The biomimicry and zero waste methodologies are used to collect heavy metals from chemical and mining facilities and recycle them with green methods from chemistry. Many plants draw metals from the earth and store them in their leaves. Due to their potential to spread pollutants into the soil and waterways, these plants are looked at with distrust.

In 2020, Claude Grison industrialized a method of collecting these metals by establishing the start-up Bioinspir after submitting more than 35 patent applications and winning the CNRS innovation prize in 2014.

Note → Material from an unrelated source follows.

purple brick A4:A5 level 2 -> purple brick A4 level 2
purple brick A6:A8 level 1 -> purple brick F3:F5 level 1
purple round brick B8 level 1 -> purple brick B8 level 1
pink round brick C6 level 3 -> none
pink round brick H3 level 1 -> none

Following a comparison of data from the National Institute for the Industrial Environment and Risks (INERIS) and the Pollutant Emissions Register (IREP), the start-up reports that industrial effluents in France are responsible for 100,000 tons of metal-polluted sludge, or roughly 5,000 tons of lost precious metals.

As a result, Bioinspir is working on four or five plant species that are found in French rivers, such as water mint.

The company gives these aquatic plants a second chance by grinding their roots, which continue to function even after the plant dies, and using the resulting powder to create highly thick filters.

These aquatic plants are then capable of storing different metals thanks to their roots. Through an eco-catalytic process, these tainted plants are reused. Consequently, they satisfy the need for bio-sourced compounds, notably in cosmetics, pharmaceutical, and phytosanitary industries.

It is comforting to be reassured that the country's industrial contaminated effluents will soon support the plant filters after so many challenges with the water environment.